Task statement ::
Only the lines of the data holding the string "terminal" need to be returned.

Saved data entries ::

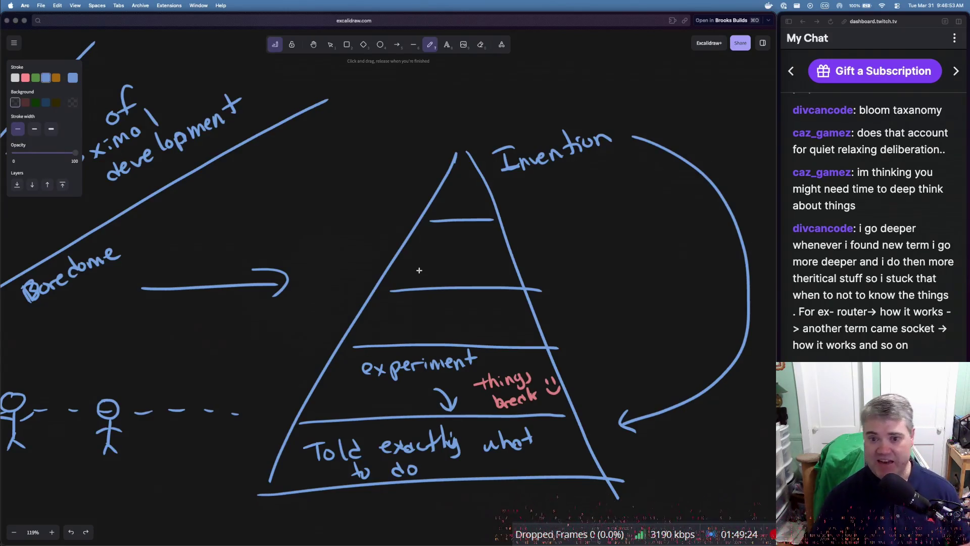
scroll(419, 270, left, 5)
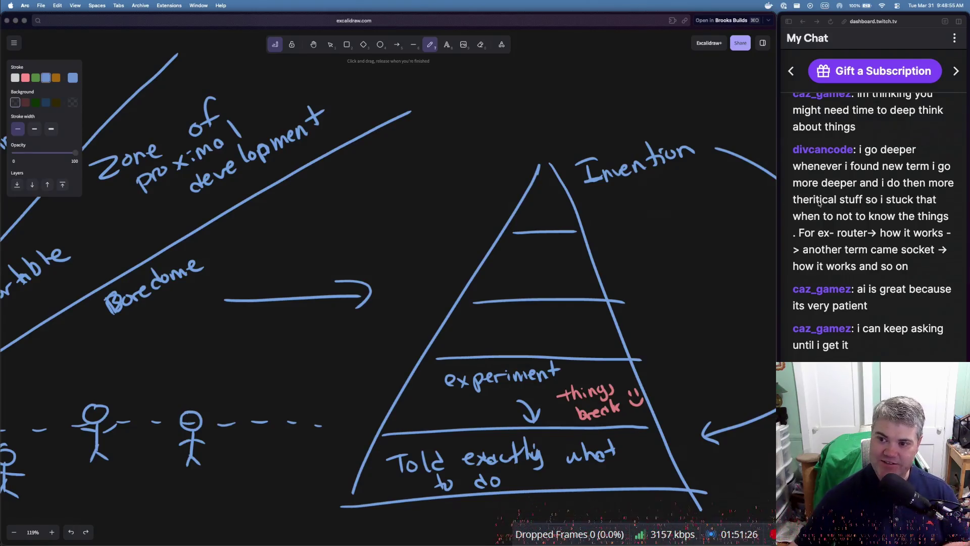
scroll(860, 200, up, 5)
scroll(860, 201, up, 4)
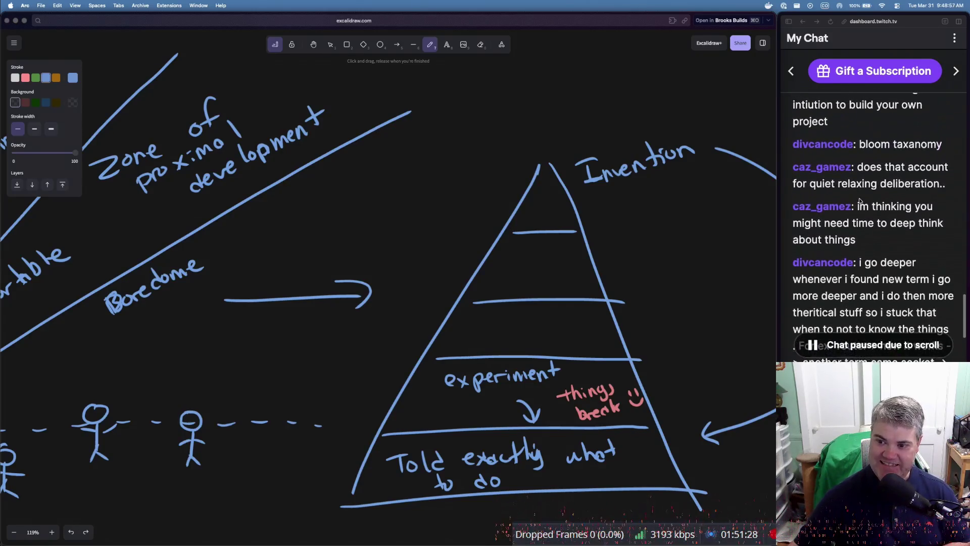
scroll(860, 200, up, 3)
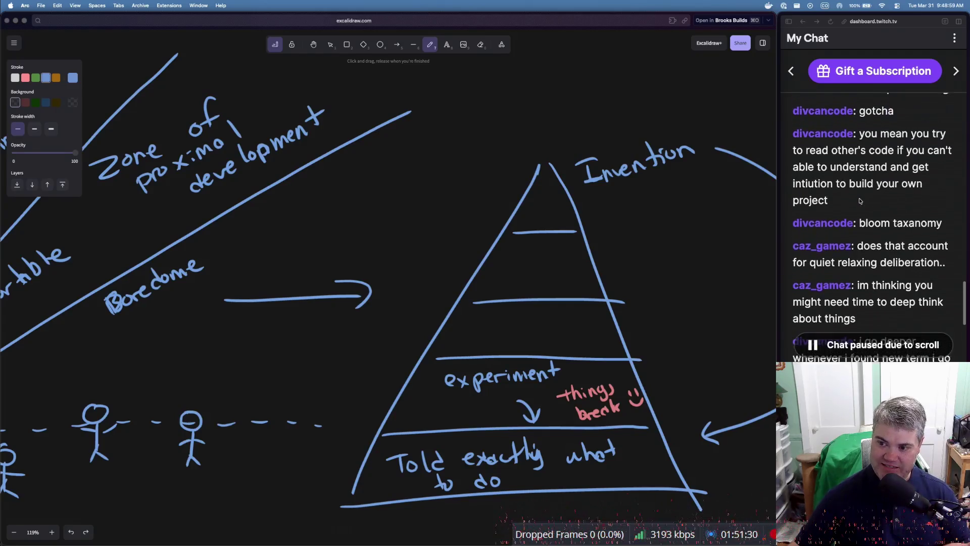
scroll(860, 200, down, 5)
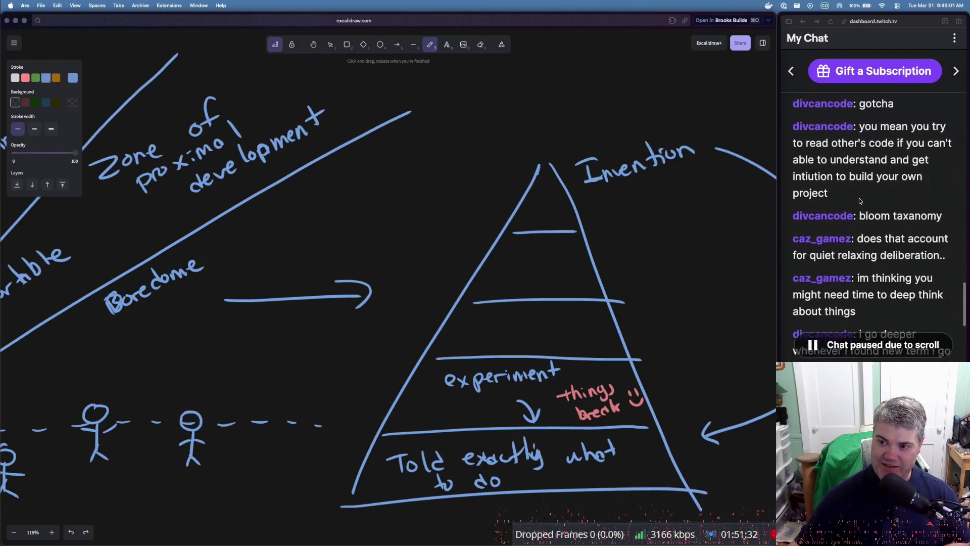
scroll(860, 200, down, 5)
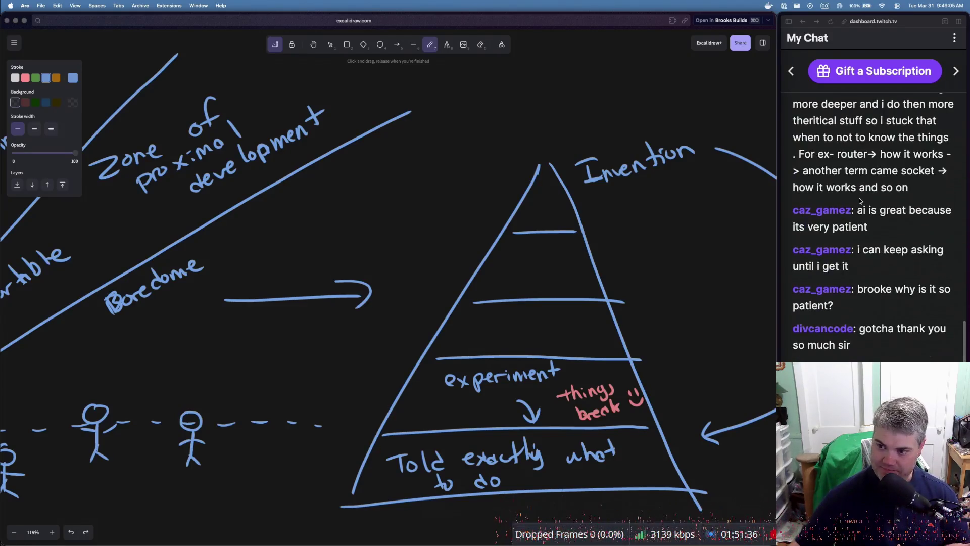
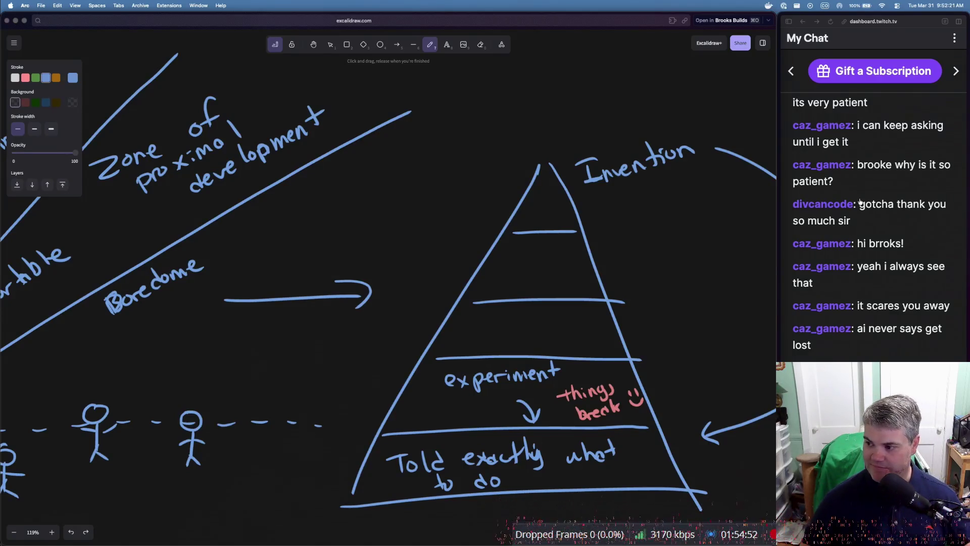
Switch from the Excalidraw pyramid drawing to the Ghostty terminal holding the Rust LLM code
key(super+Tab)
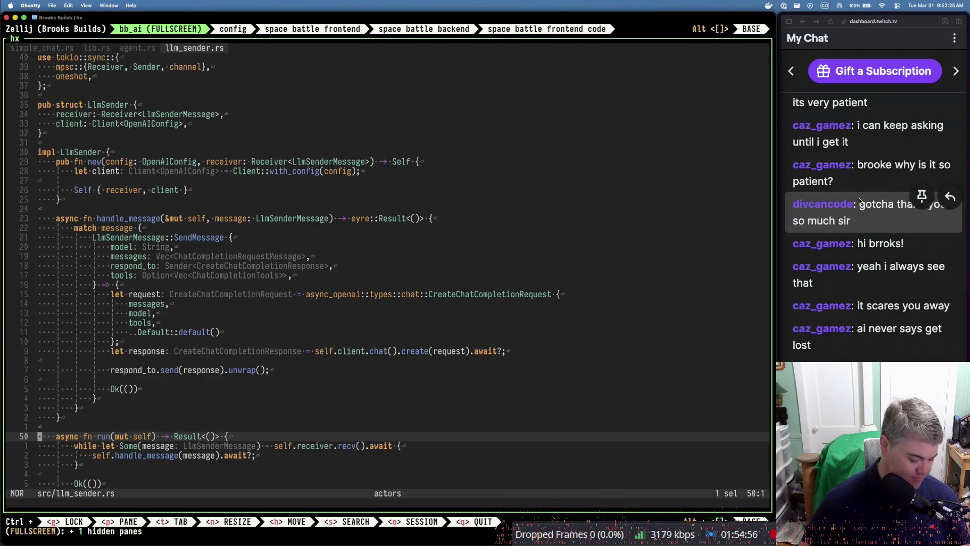
Restore the editor/terminal split and begin a prompt telling the model to act like a Stack Overflow answerer
key(ctrl+p)
key(f)
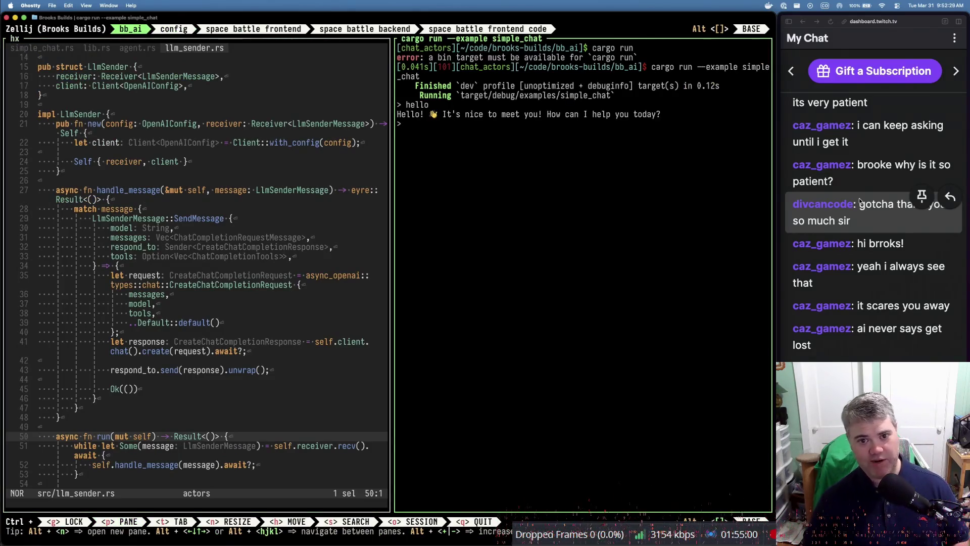
text(from o)
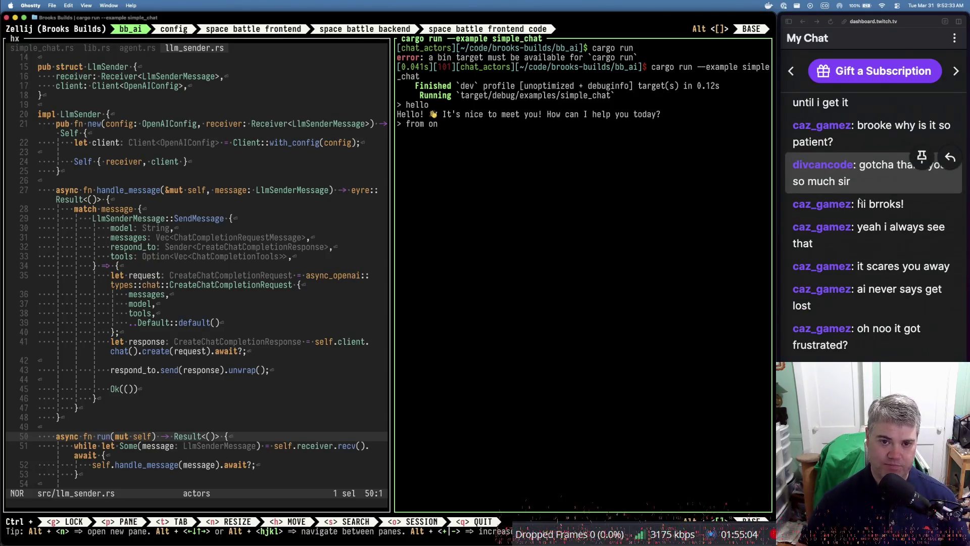
text( now on, act)
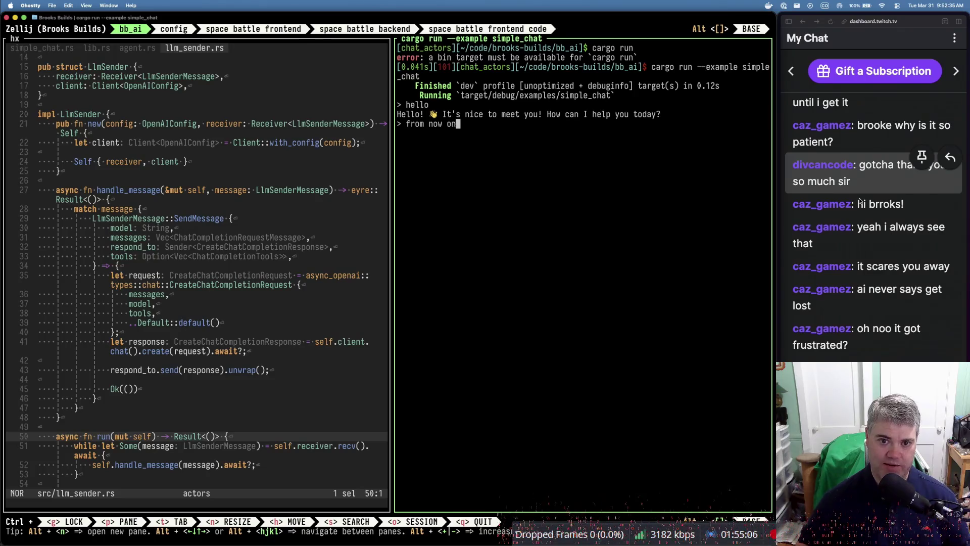
text( like a)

Exercise result ::
Switch from the Excalidraw pyramid drawing to the Ghostty terminal holding the Rust LLM code
Restore the editor/terminal split and begin a prompt telling the model to act like a Stack Overflow answerer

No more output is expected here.